▶ [Tarea 1]:
Responde estas preguntas sobre el texto de la búsqueda de Jaime, cada una en su línea:
(a) ¿En qué municipio está el cementerio donde se hizo la excavación?
(b) ¿Cuántos años tenía Jaime cuando desapareció?
(c) ¿Qué lugar ocupaba Jaime entre sus hermanos?
▶ [Tarea 2]: Escribe todas las palabras que siguen a "fue un muchacho" en el texto de la búsqueda de Jaime y que dicen cómo era él.
▶ [Tarea 3]: Devuelve sin cambiar nada todo lo que va desde "En 2023, los" hasta "aún los quiebra." en el texto de la búsqueda de Jaime.

En el cementerio del municipio de Baraya, al norte del Huila, tuvo lugar la misión humanitaria para la búsqueda de Jaime Armel Guerrero Rincón. Sus hermanos Pedro María y William recibieron el acompañamiento del equipo de la Unidad de Búsqueda de Personas dadas por Desaparecidas (UBPD) y el Observatorio Surcolombiano de Derechos Humanos (OBSURDH). Con el aval de la parroquia Nuestra Señora del Carmen, la administración municipal y la Personería de Baraya, se realizó la excavación en el lugar indicado por la investigación.
Es la primera vez en 32 años que William y Pedro María regresan a este cementerio, con el propósito no solo de limpiar sino de excavar, observar, palpar, recabar y confirmar, con todos sus sentidos, los resultados de una investigación que abanderaron con sus propios medios. En este proceso, sus padres Teresa y Álvaro sufieron por la ausencia de Jaime: ambos ya fallecieron, su madre padeció un cáncer que, según los hermanos, la desaparición agudizó.
«La muerte de Jaime hizo parte de casos ocurridos en el sector de La Troja, una vereda de Baraya. No fue el único caso que investigó la Unidad Nacional de Derechos Humanos de la Fiscalía en 1994, porque eran sistemáticos, dejaron las mismas huellas. Los responsables cometieron las mismas formas de desaparición: los detuvieron, los retuvieron y luego los desaparecieron en esta zona del norte del Huila. Por esto, los hechos fueron considerados de lesa humanidad y produjeron diez años después una condena a través de la sentencia 008 del 14 de marzo de 2005», aseguró con claridad Pedro María.
En 2023, los hermanos decidieron buscar a través de la representación del Observatorio de Derechos Humanos la acreditación ante la Jurisdicción Especial para la Paz (JEP), como parte del Macrocaso 03 – Subcaso Huila relacionado con muertes ilegítimamente presentadas como bajas en combate por agentes del Estado.

Jaime Armel para los Guerrero Rincón y las personas del pueblo que le conocieron de cerca fue un muchacho alegre, inquieto, trabajador, recochero y ocurrente, con una sonrisa que mantuvo un gran vínculo con su mamá, de quien heredó la bondad. Cuando encontró diferencias con su padre, se refugió en sus hermanos en momentos de dificultad. Tenía 33 años cuando desapareció y su ausencia marcó a su entorno cercano de desasosiego, consternación y un dolor que aún los quiebra.
Hacer memoria del camino de la búsqueda les lleva a recordar su infancia en el municipio de San Agustín. Jaime era el cuarto de 10 hermanos. El trabajo de su padre como docente exigió que desde pequeños se rebuscaran la vida en ocupaciones varias. Por este motivo, la plaza de mercado, el sector hotelero y el Parque Arqueológico fueron fuente de recursos para la familia. Jaime, por ejemplo, adquirió habilidades con los idiomas y trabajó como guía turístico desde sus siete años hasta el día de su desaparición.

▶ [Extracto de registros]:
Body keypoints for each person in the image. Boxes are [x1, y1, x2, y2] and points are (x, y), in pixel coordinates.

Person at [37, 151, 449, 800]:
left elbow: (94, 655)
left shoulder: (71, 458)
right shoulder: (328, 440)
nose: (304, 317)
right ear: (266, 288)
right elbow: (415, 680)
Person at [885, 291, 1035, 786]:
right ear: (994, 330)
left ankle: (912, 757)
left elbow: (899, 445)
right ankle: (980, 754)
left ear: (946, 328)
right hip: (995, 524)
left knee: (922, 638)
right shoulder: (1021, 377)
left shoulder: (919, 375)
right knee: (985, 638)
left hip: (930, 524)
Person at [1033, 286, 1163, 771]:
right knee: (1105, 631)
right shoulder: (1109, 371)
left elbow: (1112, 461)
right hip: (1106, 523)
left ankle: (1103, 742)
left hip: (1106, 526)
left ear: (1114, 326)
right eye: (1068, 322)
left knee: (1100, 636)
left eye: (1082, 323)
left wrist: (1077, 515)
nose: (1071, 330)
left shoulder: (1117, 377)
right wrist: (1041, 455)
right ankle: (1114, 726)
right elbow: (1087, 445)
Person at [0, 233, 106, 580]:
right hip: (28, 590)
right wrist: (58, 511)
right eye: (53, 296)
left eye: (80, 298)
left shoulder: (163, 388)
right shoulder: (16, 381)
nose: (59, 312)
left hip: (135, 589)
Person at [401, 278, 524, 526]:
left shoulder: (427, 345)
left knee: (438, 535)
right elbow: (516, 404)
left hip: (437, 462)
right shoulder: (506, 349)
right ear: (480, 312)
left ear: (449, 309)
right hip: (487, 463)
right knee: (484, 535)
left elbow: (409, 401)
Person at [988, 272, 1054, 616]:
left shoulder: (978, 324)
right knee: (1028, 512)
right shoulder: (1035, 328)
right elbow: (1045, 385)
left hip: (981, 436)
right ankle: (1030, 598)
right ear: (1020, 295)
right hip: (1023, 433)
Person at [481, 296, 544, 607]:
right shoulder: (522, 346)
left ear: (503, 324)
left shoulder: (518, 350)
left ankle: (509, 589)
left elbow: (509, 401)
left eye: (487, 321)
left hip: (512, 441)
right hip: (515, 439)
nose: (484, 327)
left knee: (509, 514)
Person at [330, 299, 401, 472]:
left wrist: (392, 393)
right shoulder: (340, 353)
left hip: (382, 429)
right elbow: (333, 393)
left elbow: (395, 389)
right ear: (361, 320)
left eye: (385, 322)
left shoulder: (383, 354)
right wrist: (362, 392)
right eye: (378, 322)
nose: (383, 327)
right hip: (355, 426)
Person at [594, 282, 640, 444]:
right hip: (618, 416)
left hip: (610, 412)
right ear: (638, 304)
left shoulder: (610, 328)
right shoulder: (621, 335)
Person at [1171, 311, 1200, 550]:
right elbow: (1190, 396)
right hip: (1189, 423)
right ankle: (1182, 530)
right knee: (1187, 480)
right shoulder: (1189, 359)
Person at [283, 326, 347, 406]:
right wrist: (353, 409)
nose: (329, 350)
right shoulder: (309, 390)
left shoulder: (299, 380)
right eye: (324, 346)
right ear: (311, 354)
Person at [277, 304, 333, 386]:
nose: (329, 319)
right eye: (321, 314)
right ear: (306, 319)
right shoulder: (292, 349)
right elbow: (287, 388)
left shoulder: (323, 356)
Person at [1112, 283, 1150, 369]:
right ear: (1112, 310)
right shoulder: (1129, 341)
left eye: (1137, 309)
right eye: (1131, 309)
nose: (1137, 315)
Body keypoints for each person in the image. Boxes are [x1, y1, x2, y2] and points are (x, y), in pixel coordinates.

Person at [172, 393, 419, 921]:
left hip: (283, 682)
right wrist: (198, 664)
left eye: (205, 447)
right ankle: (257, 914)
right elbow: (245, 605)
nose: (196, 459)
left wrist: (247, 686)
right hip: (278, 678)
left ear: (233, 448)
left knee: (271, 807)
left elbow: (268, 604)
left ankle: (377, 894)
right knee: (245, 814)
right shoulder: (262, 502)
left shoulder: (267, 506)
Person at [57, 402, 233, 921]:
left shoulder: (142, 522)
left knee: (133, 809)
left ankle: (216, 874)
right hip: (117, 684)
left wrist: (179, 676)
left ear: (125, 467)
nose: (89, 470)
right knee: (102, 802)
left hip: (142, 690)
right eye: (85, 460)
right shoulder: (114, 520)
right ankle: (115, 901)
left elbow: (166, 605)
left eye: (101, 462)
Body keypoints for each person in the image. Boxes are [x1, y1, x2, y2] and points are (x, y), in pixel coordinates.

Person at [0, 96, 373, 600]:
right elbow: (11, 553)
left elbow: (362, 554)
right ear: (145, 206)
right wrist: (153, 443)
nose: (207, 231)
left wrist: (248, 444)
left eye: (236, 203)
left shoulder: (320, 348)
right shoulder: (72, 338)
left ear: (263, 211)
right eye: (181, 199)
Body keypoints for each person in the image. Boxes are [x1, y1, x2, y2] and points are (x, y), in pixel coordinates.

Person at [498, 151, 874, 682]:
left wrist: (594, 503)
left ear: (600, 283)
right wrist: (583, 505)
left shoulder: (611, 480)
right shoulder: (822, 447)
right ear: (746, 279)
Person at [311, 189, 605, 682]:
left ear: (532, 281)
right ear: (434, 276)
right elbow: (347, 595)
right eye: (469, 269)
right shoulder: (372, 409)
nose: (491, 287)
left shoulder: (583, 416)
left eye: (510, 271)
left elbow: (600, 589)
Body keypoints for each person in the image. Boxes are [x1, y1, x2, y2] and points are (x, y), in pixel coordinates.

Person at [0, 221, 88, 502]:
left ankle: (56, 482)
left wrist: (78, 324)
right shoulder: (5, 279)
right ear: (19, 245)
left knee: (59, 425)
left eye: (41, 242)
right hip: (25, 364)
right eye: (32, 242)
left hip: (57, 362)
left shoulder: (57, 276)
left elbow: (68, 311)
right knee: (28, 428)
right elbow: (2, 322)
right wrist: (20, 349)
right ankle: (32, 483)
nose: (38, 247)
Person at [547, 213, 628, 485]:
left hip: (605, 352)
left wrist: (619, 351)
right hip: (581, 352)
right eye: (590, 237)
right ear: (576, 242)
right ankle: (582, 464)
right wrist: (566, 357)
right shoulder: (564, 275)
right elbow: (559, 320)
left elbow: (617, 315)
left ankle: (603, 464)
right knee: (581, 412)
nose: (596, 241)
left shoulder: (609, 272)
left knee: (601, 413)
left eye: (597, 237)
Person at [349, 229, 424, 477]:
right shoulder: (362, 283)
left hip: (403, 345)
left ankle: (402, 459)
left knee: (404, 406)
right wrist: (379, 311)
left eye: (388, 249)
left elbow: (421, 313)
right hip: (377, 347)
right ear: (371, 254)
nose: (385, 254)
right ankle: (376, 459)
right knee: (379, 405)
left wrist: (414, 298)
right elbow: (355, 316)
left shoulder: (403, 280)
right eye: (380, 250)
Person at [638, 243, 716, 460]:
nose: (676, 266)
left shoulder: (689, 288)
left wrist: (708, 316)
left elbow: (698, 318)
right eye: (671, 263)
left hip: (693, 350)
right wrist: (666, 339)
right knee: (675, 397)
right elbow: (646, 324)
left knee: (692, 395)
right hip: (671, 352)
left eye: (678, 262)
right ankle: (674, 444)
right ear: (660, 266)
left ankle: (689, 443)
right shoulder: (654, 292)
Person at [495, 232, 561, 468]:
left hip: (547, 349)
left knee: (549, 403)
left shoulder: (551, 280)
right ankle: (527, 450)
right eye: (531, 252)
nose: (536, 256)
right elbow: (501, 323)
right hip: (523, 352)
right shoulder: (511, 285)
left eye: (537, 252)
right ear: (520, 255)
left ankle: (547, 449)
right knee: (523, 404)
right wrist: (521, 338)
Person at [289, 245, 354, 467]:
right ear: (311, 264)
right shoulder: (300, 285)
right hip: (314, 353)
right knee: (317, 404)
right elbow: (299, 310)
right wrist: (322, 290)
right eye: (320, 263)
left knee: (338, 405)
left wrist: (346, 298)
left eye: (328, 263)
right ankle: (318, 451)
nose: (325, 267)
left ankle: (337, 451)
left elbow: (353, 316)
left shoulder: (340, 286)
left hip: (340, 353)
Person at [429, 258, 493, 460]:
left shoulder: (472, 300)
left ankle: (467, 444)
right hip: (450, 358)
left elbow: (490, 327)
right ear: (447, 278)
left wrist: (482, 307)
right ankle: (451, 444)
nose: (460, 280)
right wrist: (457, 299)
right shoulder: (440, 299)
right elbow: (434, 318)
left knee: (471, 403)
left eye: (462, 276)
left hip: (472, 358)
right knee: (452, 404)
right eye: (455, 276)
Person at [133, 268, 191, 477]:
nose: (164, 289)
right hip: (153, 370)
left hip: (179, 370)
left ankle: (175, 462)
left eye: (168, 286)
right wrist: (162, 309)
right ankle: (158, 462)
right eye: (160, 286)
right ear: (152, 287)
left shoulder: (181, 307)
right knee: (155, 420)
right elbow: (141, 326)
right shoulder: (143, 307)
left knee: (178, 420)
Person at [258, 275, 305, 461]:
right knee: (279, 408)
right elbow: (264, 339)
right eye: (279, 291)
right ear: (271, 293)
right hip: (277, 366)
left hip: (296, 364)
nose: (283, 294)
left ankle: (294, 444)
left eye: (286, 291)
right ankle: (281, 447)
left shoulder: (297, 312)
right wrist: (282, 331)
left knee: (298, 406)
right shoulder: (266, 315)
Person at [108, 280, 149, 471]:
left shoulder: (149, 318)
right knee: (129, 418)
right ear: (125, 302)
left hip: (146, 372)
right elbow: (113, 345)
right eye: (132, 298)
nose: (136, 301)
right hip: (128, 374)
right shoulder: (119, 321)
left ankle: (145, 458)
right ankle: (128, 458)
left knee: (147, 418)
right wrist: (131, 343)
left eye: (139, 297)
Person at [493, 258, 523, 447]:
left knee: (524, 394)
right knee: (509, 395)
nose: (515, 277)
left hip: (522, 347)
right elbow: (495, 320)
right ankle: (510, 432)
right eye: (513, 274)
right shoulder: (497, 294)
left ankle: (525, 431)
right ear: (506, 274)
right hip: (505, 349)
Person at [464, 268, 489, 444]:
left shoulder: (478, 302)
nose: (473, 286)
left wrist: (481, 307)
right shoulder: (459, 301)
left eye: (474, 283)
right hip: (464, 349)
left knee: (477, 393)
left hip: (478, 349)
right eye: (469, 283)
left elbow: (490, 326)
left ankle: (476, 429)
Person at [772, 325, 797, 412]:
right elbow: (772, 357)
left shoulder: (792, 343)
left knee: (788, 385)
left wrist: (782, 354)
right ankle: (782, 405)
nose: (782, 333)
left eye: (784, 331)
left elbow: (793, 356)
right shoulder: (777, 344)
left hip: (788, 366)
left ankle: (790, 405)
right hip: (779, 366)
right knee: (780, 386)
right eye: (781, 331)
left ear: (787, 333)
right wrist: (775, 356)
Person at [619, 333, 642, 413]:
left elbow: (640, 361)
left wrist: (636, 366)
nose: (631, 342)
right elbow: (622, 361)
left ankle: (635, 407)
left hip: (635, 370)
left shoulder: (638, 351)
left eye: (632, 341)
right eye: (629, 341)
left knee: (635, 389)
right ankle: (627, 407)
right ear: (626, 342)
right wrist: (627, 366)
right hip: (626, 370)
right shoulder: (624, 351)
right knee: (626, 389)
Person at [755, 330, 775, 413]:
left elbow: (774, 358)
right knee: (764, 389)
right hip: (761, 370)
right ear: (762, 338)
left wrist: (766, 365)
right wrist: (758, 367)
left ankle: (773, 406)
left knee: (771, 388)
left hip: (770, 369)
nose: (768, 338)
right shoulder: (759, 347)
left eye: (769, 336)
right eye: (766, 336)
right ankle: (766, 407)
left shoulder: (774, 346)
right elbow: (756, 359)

▶ [Solución 1]:
(a) En Baraya, al norte del Huila.
(b) Tenía 33 años.
(c) Era el cuarto de 10 hermanos.

▶ [Solución 2]: alegre, inquieto, trabajador, recochero, ocurrente

▶ [Solución 3]:
En 2023, los hermanos decidieron buscar a través de la representación del Observatorio de Derechos Humanos la acreditación ante la Jurisdicción Especial para la Paz (JEP), como parte del Macrocaso 03 – Subcaso Huila relacionado con muertes ilegítimamente presentadas como bajas en combate por agentes del Estado.

Jaime Armel para los Guerrero Rincón y las personas del pueblo que le conocieron de cerca fue un muchacho alegre, inquieto, trabajador, recochero y ocurrente, con una sonrisa que mantuvo un gran vínculo con su mamá, de quien heredó la bondad. Cuando encontró diferencias con su padre, se refugió en sus hermanos en momentos de dificultad. Tenía 33 años cuando desapareció y su ausencia marcó a su entorno cercano de desasosiego, consternación y un dolor que aún los quiebra.